Le capitalisme rencontre de réels problèmes, en raison de ce qu’il faut appeler ses « limites naturelles ». Toutefois, je ne crois pas que les problèmes environnementaux puissent causer son déclin avant qu’il ne parvienne à entraîner l’effondrement de la planète tout entière. Si le capitalisme a la possibilité de continuer ainsi dans la voie incontrôlée dans laquelle il se trouve, sans aucune régulation ni limitation, il ne pourra certainement causer – sans possibilité de retour – qu’un processus croissant vers une destruction incommensurable du climat, de la biodiversité et de tout le reste…

Je ne distingue aucune autre voie que la coercition pour obtenir des entreprises qu’elles changent leurs comportements.

Certains marxistes pensent que les problèmes environnementaux pourront être la cause d’une crise majeure du capitalisme et entraîner, à terme, sa chute. Même s’ils ne disposent pas vraiment de preuves à l’appui de cette thèse, on peut bien sûr interpréter le covid-19 (et la crise économique qu’il entraîne) comme un exemple potentiel de ce processus : celui d’un phénomène environnemental causant une maladie zoonotique ayant eu pour conséquence une crise économique majeure au début de la décennie 2020. Toutefois, le covid-19 n’a certainement pas tué le capitalisme. Et je ne pense pas que quelque chose puisse annihiler le système capitaliste, sauf certains processus sociaux précis par lesquels de nombreuses forces humaines s’organisent pour travailler ensemble dans les mêmes directions contre ce système. Mais je ne crois pas qu’une crise environnementale parviendra jamais à elle seule à causer la fin du capitalisme !

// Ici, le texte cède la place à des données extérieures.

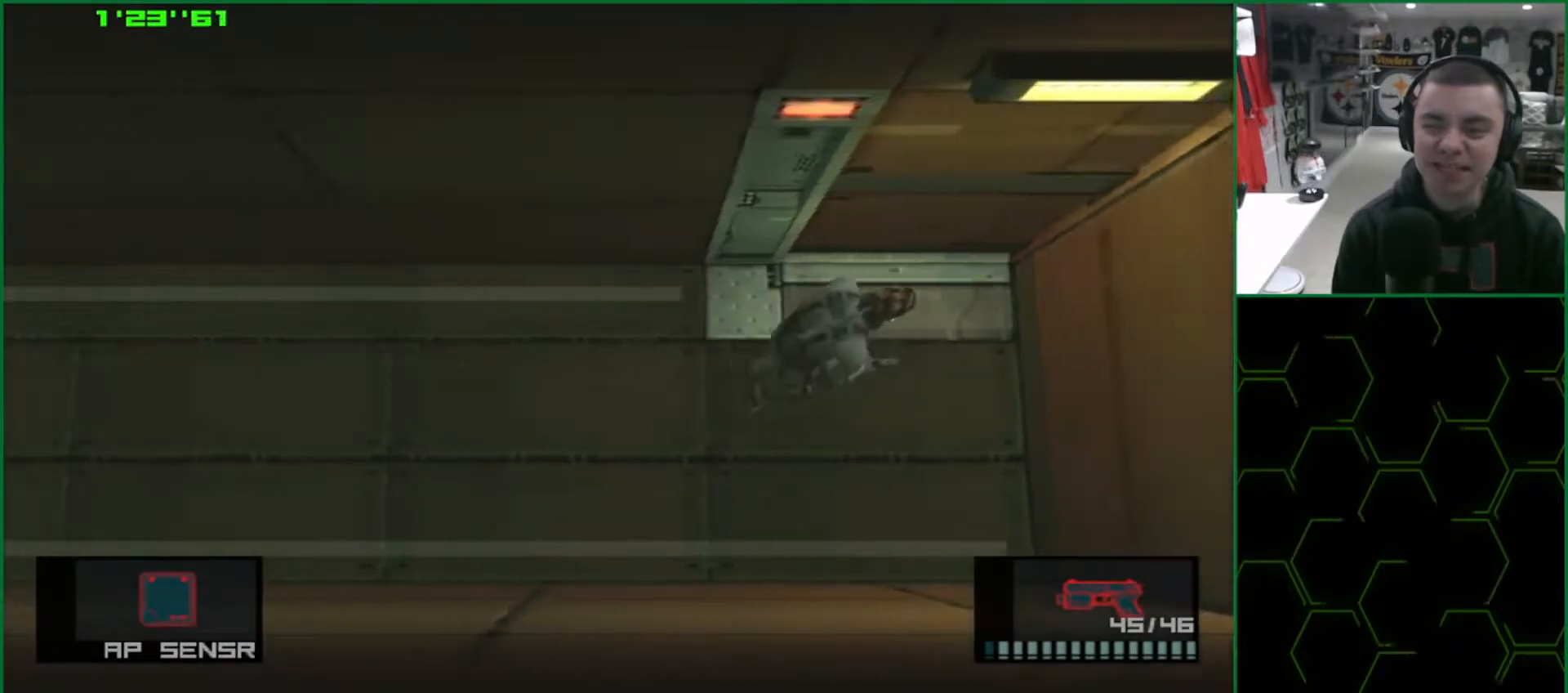
{"buttons": ["CROSS", "L1"], "left_stick": "up-left", "events": [[200, "left_stick", "up-left"], [317, "CROSS", "down"], [467, "CROSS", "up"], [500, "CROSS", "down"]]}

C’est pourquoi vous insistez sur la nécessité de mesures coercitives, en particulier contre les causes de cette « urgence chronique »…

Absolument ! Parler de « mesures coercitives » peut sembler rude, mais cela ne signifie pas aligner les gens pour les exécuter ! Récemment, un tribunal de La Haye a intimé à la compagnie pétrolière anglo-néerlandaise Shell de réduire ses émissions de gaz à effet de serre d’au moins 45 % de leur volume actuel avant 2030. Si Shell n’applique pas cette décision, elle devrait être punie. C’est un excellent exemple de ce que j’entends par « mesures coercitives ». Par ce moyen, un État pourra – et devra – forcer une société à faire quelque chose permettant des progrès en matière environnementale ou climatique, en la menaçant d’une sanction lourde si elle n’obtempère pas. Je ne distingue aucune autre voie pour obtenir des grandes entreprises qu’elles changent en profondeur leurs comportements destructeurs pour la planète.

Quelle est la situation politique aujourd’hui en Suède ? Les sociaux-démocrates ont longtemps été au pouvoir sans interruption…

Disons qu’après des décennies d’hégémonie sociale-démocrate, nous connaissons depuis plus d’un quart de siècle une alternance régulière entre les sociaux-démocrates et les partis que nous appelons « bourgeois », c’est-à-dire la droite classique. Toutefois, depuis quatre ou cinq ans, le débat politique est phagocyté par l’extrême droite, qui dicte désormais plus ou moins tout l’agenda politique (sauf pour quelques petites formations de « gauche de gauche »), et par la seule question de l’immigration.

Les Verts suédois n’ont cessé de reculer dans les urnes depuis qu’ils participent aux gouvernements, car ils ont renié presque toutes leurs promesses.

De ce point de vue, le débat politique suédois est très similaire à celui de la France. Et nous nous préparons à la victoire de la droite alliée à l’extrême droite l’an prochain… Mais la grande différence avec la France est qu’il n’y a presque pas de mouvements sociaux en Suède. Par exemple, il n’y a eu aucune grande grève chez nous depuis au moins 1991. Comme la plupart des pays occidentaux, nous avons connu une grave crise économique, mais, au lieu de survenir dans les années 1970-1980, elle a été retardée à la fin des années 1980 et surtout durant les années 1990. Avec une nette victoire idéologique des idées néolibérales, en lien avec une crise importante des institutions de l’État-providence. Et une défaite massive de la classe ouvrière. Pourtant, chez nous, pas de mouvements pour les retraites, encore moins de gilets jaunes…

Les sociaux-démocrates sont au pouvoir depuis plus de sept ans, alliés la plupart du temps aux Verts suédois ; or les émissions de CO2 ont crû sans interruption, sauf à certaines périodes où elles ont stagné, mais jamais diminué.